Tuesday, April 10, 2012

Things I wish I figured out sooner

  1. Many perennials don't bloom from seed the first year. Sounds easy enough, isn't it? But I didn't know that when I planted coneflowers at the back of a carefully designed flower bed. And waited. And waited.
  2.  Four O'Clocks are perennials. When you hear the loud "thump" digging in flower bed it's not a shovel that broke, it's a taproot of Mirabilis.
  3. Don't step in blooming flower bed in sandals. Ever. Bee stings HURT.
  4. Flowers are not veggies, they don't look good in rows!
  5. Alpine strawberry plants can get as big as regular strawberries. Those teeny-tiny leaves in the woods are small because they lack sunlight and nutrients.
  6. Plant labels can be messed up. The probability of getting all white blooms from a 12-pack of mixed hyacinth bulbs is 1 in 200 millions. I have better chances winning a lottery jackpot. Labeling error at a nursery is far more likely.
  7. Cucumbers don't transplant well. The attempts to fill the gaps in rows by moving cucumber plants are futile.
  8. Yes, mint spreads like crazy. No, several cups of mint tea aren't worth the trouble of pulling runners from strawberry patch, between thorny raspberry canes, from the lawn and even neighbor's garden plot.
  9. A single zucchini plant can take 9 square feet of space and is a powdery mildew magnet.
  10. Voles love beets. I didn't harvest a single beet in two years. Wish I didn't chase that snake out of my garden.
  11. Peat pots plus unheated greenhouse in early May equals stressed tomato seedlings. Water evaporates freely from a peat pot surface lowering root zone temperature quite a bit. Two people out of 30 used peat pots in our community garden and we both ended up with purplish seedlings and delayed growth.
  12.  99-cent tomato cages not only break, they bend under the weight of tomatoes.

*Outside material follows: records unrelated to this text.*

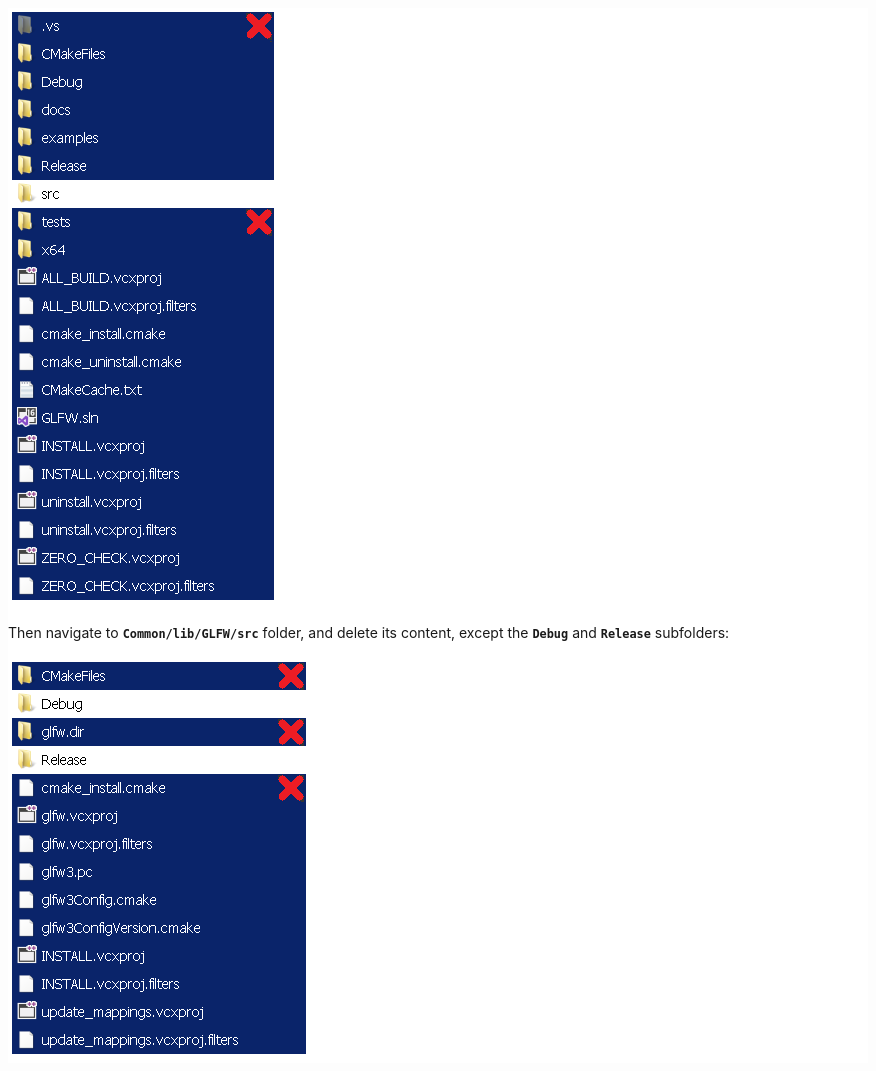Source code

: ![13a.png](13a.png)

Then navigate to **`Common/lib/GLFW/src`** folder, and delete its content, except the **`Debug`** and **`Release`** subfolders:

![14a.png](14a.png)
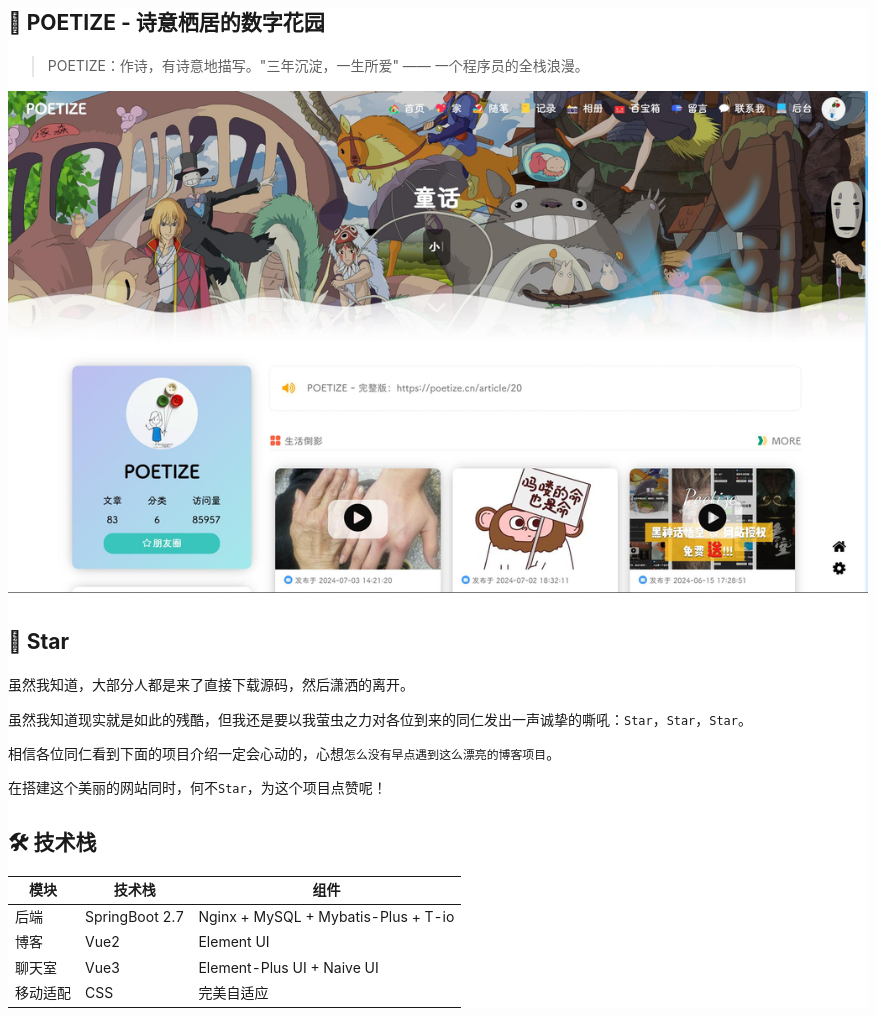 ## 🌸 POETIZE - 诗意栖居的数字花园

> POETIZE：作诗，有诗意地描写。"三年沉淀，一生所爱" —— 一个程序员的全栈浪漫。

![首页1](poetize_picture/首页1.jpg)

## 💞 Star

虽然我知道，大部分人都是来了直接下载源码，然后潇洒的离开。

虽然我知道现实就是如此的残酷，但我还是要以我萤虫之力对各位到来的同仁发出一声诚挚的嘶吼：`Star`，`Star`，`Star`。

相信各位同仁看到下面的项目介绍一定会心动的，心想`怎么没有早点遇到这么漂亮的博客项目`。

在搭建这个美丽的网站同时，何不`Star`，为这个项目点赞呢！

## 🛠️ 技术栈

| 模块   | 技术栈            | 组件                                  |
|------|----------------|-------------------------------------|
| 后端   | SpringBoot 2.7 | Nginx + MySQL + Mybatis-Plus + T-io |
| 博客   | Vue2           | Element UI                          |
| 聊天室  | Vue3           | Element-Plus UI + Naive UI          |
| 移动适配 | CSS            | 完美自适应                               |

  13. Mulching tomato plants with straw significantly cuts on early blight.
  14. Osmocote slow-release pellets are too slow for me. It seems like they don't dissolve at all.
  15. Putting 80 lb of bagged soil in a wheelbarrow and going downhill can be spectacular, especially if you own weight is 110 lb. Not quite the "barrel of bricks" fallacy but a capsized cart nonetheless.